The teenager, a senior at Tartan High School in Oakdale, had left for work at Cub when police arrived at her home about 8 p.m. Tuesday. The girl's mother told police she didn't know her overweight daughter was pregnant. She allowed officers to search her daughter's bedroom, where they found adult diapers, which Beecroft's mother said the girl was using because of a heavy period.
Investigators searched the Beecrofts' home early Wednesday and found the baby's body.
The teen was arrested at 1:30 p.m. Wednesday and is being held in the Washington County juvenile detention center.
An attorney will be appointed and bail will be set today, Johnson said. No one else is expected to be charged.
Johnson said Beecroft has told police the name of the person she believes is the father.
No one answered the door Thursday at the Beecroft home, and family members could not be reached.
On her Myspace.com page, Beecroft wrote that she "dearly" loves her boyfriend of 16 months, never reads books and loves dead rapper Tupac and singer Mariah Carey. She wrote that her hero is her mom.
Similar 1993 case
The death of the baby is eerily similar to a 1993 case of a 16-year-old Forest Lake girl. She kept her pregnancy hidden and was convicted of stabbing her child and burying it in the yard, Johnson said. The law was different then and she was tried as a juvenile and held until she was 19. Today, teens 14 and older charged with first-degree murder are automatically certified to stand trial as adults and face adult sentences, he said.
Pregnancy kept secret
Neighbors in Oakdale and co-workers at Cub said Thursday that they didn't even know Beecroft was pregnant.
The news shocked Darius Branson, 17, who was collecting carts in the Cub parking lot Thursday night.
"She was just big," said Branson, who stood, mouth agape, when a reporter told him of the murder charges.
"My God, that's terrible," said Hassan Hassan, 17, another Cub employee who knows Beecroft. "I don't know what this world is doing, teen-agers having babies and killing them.
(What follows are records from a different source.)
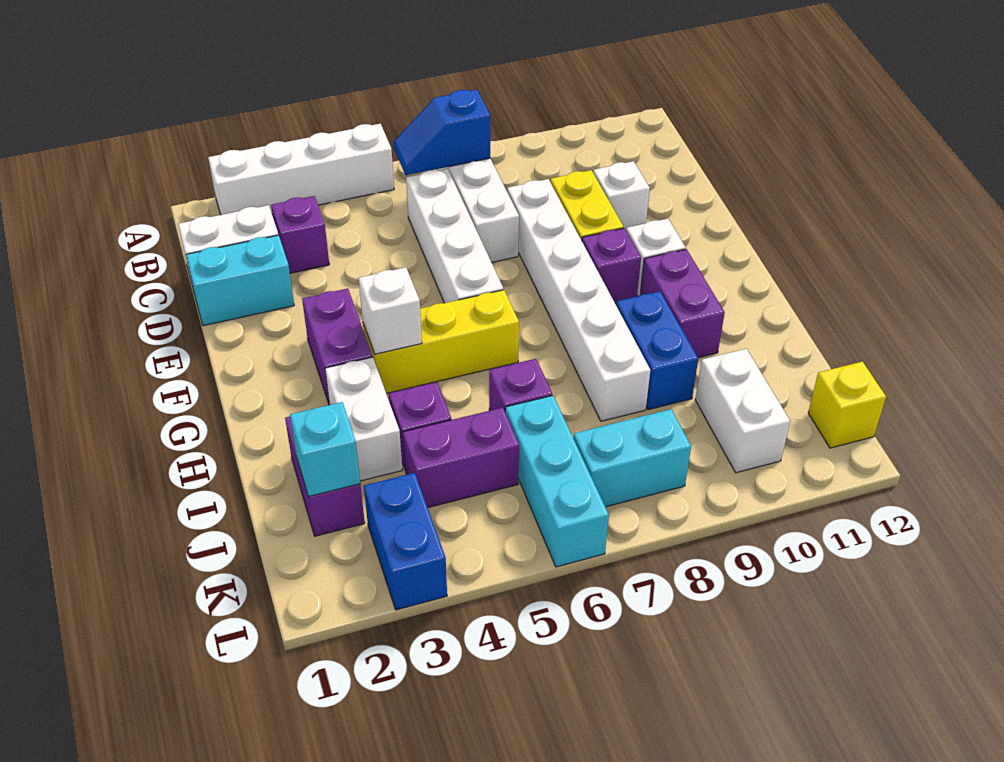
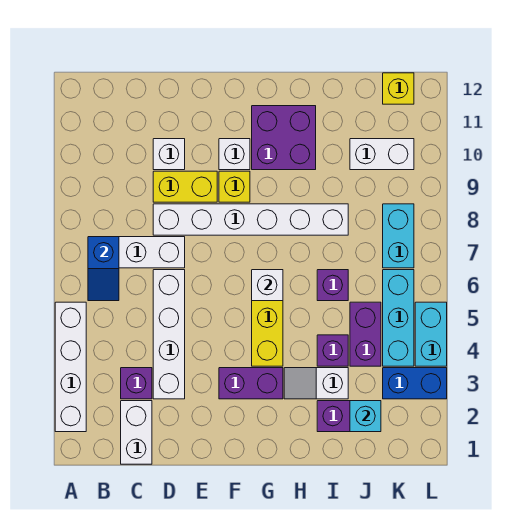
white brick C6:F6 level 1 -> white brick D3:D6 level 1
cyan brick D1:D2 level 1 -> cyan brick L4:L5 level 1
purple brick F9 level 1 -> yellow brick F9 level 1
white brick G4 level 2 -> white brick G6 level 2
purple brick G10:H10 level 1 -> purple brick G10:H11 level 1
white brick H3:I3 level 1 -> white slope H3:I3 level 1 top I
blue brick H9:I9 level 1 -> none
cyan brick J6:L6 level 1 -> cyan brick K4:K6 level 1

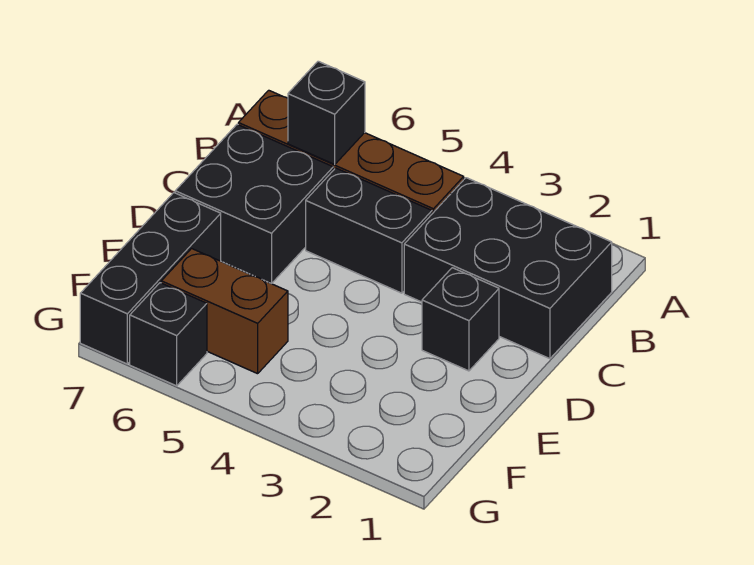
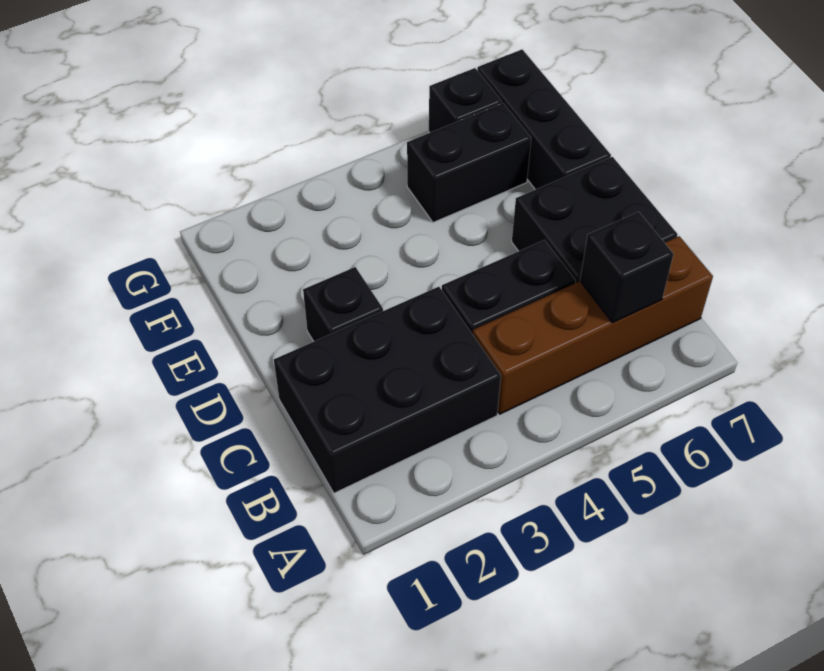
brown brick F5:F6 level 1 -> black brick F5:F6 level 1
No use having babies if you're not going to take care of them."
In Beecroft's neighborhood, not far from Interstate Hwy. 694, high school students Kong Lor, 17, and Vathana Chhom, 18, said Tartan High teachers talked about the baby's death at school Thursday. Chhom said they encouraged kids in similar straits to seek help, talk to family, friends, a school counselor, anyone whom they trust.
The Beecrofts' longtime neighbor Virginia Ricker, 81, expressed empathy for the teenager, whom she described as coming from a broken family.
"That girl didn't have a chance from the time she was born," Ricker said, shaking her head. "She had a tough time growing up."
Thirteen years ago, Ricker said, she and her husband, Walter, who has since died, were awakened on a summer's morning by police at the door. Nicole Beecroft's father was armed with a shotgun and threatening to kill his family, officers told the Rickers. Police were evacuating the neighborhood. Her father disappeared after that and the couple divorced, Ricker said.
Ricker watched Nicole Beecroft and her older brother grow up. Their grandmother lived with them for a time.
"My heart goes out to the girl," Ricker said. "I saw her out in the street playing with the neighbors, riding her bike. She wasn't a naughty girl. Never heard anything bad about her, ever."
Ricker looked down sadly in her home with angel statues in many corners. It's not the slain infant for whom she's praying.
"The baby's fine," Ricker said. "The baby's fine. Nothing is the baby's fault. Say prayers for the mom."